I know many have not this faith because they believe prohibitory laws are failures. They base their belief on the violation of the law. By that rule everything is a failure. Married life is a failure; its laws are grossly violated. Home life is a failure; there are many miserable homes. The school is a failure; many a father has put thousands of dollars into the education of his son and found it wasted in riotous living. The church is a failure; many of its members are Christians only in name and not a few are hypocrites. But we know by the loyal, loving husbands and wives of every community that married life is not a failure. We know by the happy homes about us, with sweetest of household ties binding the family circle, that home life is not a failure. We know by the education that has refined our civilization, that the school is not a failure. We know by the redeemed of earth and saved in heaven the church is not a failure, and we are convinced by the organized opposition to prohibitory laws by distillers, brewers, saloon keepers, gamblers and harlots that prohibition is not a failure.

If prohibition is a failure in Kansas as license advocates charge, then governors, ex-governors, attorney generals, jailers, mayors and judges of Kansas are falsifiers.

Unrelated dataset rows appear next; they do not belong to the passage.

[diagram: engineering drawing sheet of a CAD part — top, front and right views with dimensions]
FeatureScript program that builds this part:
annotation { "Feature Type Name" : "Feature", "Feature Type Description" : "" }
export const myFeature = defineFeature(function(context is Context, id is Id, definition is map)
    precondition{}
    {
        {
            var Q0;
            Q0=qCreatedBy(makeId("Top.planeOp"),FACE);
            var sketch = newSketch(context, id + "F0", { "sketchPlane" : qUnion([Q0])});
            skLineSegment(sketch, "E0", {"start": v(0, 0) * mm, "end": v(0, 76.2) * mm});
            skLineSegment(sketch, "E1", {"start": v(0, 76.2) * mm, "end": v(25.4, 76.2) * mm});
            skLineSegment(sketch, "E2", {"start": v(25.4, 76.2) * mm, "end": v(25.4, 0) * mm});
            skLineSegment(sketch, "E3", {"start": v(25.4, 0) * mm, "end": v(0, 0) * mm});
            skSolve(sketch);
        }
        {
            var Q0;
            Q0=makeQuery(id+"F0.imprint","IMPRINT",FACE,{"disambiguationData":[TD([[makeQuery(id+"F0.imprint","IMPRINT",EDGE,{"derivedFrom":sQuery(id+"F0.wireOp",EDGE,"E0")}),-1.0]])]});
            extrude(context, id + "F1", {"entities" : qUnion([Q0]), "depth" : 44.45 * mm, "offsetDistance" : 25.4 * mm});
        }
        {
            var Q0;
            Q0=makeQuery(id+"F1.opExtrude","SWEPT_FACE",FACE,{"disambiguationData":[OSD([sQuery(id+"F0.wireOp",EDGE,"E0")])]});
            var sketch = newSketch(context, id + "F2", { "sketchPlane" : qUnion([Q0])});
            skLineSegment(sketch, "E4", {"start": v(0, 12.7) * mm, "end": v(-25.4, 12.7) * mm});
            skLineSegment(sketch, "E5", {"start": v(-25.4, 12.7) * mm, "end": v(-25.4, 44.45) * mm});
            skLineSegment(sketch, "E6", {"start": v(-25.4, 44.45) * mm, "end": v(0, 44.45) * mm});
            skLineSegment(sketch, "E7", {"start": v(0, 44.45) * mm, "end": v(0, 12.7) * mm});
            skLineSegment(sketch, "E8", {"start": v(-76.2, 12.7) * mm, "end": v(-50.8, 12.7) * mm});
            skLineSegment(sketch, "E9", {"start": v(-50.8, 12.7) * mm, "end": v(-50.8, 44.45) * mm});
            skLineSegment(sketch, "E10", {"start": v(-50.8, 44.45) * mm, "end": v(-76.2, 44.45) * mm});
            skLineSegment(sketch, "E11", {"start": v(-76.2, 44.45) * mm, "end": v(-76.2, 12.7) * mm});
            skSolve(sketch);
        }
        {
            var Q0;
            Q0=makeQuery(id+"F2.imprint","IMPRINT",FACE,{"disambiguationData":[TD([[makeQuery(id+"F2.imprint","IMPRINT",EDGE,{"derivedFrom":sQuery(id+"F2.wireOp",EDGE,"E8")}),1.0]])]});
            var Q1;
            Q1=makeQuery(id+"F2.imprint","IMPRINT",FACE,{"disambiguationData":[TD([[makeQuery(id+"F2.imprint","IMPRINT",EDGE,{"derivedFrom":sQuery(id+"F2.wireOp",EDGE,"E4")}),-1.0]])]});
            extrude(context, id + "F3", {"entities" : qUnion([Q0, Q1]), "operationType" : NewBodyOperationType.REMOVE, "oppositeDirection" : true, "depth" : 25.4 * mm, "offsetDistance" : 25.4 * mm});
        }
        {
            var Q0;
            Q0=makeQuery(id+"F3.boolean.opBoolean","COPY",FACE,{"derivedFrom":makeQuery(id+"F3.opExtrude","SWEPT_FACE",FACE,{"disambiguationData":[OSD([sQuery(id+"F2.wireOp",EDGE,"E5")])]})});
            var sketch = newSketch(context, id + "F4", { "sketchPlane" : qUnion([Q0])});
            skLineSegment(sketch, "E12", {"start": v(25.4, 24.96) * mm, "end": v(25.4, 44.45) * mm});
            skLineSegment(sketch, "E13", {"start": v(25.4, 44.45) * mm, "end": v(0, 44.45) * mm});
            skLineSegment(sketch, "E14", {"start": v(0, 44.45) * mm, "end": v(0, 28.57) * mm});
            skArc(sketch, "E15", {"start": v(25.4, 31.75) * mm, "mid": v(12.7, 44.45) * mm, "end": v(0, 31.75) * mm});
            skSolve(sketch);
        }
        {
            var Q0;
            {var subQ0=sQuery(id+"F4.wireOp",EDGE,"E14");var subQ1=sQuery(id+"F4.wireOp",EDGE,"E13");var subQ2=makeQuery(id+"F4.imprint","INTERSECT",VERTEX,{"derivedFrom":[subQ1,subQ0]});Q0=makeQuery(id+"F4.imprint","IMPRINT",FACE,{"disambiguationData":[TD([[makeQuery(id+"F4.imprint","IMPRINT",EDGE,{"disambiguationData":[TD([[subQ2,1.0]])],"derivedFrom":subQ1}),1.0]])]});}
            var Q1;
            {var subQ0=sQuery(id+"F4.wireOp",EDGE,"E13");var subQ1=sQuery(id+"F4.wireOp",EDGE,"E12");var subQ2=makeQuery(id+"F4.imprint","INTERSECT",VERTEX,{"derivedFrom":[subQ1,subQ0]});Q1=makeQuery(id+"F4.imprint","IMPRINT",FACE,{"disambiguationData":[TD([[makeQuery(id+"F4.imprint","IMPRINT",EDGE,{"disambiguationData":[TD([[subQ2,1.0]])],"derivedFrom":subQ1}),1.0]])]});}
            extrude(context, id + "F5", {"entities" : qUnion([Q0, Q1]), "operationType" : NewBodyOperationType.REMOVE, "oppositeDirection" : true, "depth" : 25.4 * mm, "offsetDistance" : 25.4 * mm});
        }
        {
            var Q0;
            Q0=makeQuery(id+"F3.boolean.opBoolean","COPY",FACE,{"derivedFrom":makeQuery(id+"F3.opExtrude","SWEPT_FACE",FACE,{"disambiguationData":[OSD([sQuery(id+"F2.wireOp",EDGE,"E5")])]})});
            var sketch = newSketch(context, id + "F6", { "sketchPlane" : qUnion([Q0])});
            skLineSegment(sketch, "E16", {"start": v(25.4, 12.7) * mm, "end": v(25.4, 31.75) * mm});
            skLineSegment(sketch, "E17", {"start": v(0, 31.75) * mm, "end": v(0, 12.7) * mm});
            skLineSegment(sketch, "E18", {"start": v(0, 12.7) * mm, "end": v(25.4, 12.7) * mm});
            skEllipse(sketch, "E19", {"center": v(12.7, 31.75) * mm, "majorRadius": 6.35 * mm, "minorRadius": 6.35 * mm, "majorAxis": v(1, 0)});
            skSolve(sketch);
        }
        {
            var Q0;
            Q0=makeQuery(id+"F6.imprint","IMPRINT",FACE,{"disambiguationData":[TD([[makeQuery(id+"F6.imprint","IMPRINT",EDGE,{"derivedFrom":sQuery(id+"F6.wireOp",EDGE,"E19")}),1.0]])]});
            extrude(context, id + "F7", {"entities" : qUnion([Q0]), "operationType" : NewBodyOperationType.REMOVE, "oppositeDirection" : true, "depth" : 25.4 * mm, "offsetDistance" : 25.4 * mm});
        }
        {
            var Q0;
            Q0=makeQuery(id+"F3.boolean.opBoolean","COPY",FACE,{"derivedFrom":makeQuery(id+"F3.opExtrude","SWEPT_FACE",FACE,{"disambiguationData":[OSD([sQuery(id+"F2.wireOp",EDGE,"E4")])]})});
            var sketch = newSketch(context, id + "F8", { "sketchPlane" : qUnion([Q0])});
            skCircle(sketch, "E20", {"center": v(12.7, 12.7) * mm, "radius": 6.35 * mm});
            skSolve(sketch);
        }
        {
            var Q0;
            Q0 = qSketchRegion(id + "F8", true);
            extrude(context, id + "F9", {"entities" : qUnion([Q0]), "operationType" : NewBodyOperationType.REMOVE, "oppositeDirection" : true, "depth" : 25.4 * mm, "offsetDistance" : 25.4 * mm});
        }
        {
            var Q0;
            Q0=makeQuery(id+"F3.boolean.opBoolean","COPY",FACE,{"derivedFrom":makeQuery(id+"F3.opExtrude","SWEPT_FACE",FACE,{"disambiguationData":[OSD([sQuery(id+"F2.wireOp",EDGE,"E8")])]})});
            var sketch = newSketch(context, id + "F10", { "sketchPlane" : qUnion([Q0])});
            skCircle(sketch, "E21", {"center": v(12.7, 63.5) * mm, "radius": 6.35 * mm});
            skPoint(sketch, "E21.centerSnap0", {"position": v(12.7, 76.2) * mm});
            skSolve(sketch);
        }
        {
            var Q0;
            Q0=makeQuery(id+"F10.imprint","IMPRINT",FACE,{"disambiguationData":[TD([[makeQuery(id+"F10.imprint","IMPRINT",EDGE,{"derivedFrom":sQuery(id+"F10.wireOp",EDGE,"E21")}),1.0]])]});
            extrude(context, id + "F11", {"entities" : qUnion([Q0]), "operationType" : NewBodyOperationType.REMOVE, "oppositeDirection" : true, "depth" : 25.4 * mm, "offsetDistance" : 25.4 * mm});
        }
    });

If prohibition is a failure in Kansas why has the state grown to be the richest per capita in the Union, why are so many jails empty, so many counties without a pauper and why, according to the brewers' year book of 1910, was the consumption of liquor in Kansas one dollar and sixty cent per capita and in a neighbor license state twenty-two dollars per capita?

Along with the absurd statement that prohibition is a failure, comes the warning of the president of the Model License League to the business men of the country, that unless the tide of prohibition is arrested it will "kill our cities." "Blessed are the dead that die in the Lord."

In a local option contest a prominent business man said to me: "I do not use liquor but I am in doubt about how I should vote on the question." When I asked; "What's your trouble?" he answered: "We have six saloons in this little city and the license fee is one thousand dollars; how are we to run the city without the six thousand dollars?" When I informed him that the six saloons took from the people eighty thousand dollars a year, he agreed it was a reasonable estimate. I said: "Don't you know those who spend their money for drink, if they did not spend it over the saloon bars, would spend it over the counters of merchants who sell clothing, food, fuel and furniture?" If you merchants could take in eighty thousand dollars, couldn't you pay out six thousand and not get hurt? If you can't see that you are no better business man than was Horace Greeley a farmer. He purchased a pig for one dollar, kept it two years, fed it forty dollars worth of corn and sold it for nine dollars. He said: "I lost money on the corn but made money on the hog." So, many business men see the revenue from the license fee but can't see the cost.